Layout records
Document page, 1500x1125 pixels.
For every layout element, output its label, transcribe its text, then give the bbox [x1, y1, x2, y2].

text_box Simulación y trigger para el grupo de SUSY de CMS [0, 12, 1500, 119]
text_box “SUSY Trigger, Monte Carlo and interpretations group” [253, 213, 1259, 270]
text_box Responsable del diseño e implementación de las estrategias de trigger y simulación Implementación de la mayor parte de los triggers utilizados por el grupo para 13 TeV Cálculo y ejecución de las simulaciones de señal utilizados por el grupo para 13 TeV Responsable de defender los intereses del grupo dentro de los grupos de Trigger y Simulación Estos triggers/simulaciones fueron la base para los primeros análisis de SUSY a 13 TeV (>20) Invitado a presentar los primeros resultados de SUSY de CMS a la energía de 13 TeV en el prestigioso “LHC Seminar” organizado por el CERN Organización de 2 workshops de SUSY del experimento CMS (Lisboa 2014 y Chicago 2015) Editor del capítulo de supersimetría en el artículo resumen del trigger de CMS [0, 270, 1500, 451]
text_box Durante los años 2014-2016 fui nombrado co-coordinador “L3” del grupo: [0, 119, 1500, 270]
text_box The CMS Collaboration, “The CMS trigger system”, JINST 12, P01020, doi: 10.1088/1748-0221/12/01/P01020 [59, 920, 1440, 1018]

**EXERCISE AIM**
Copy out the lines of the listing from the line containing "text_box Simulación y" through the line containing "213, 1259, 270]", reproducing each one precisely.

**EXERCISE SOLUTION**
text_box Simulación y trigger para el grupo de SUSY de CMS [0, 12, 1500, 119]
text_box “SUSY Trigger, Monte Carlo and interpretations group” [253, 213, 1259, 270]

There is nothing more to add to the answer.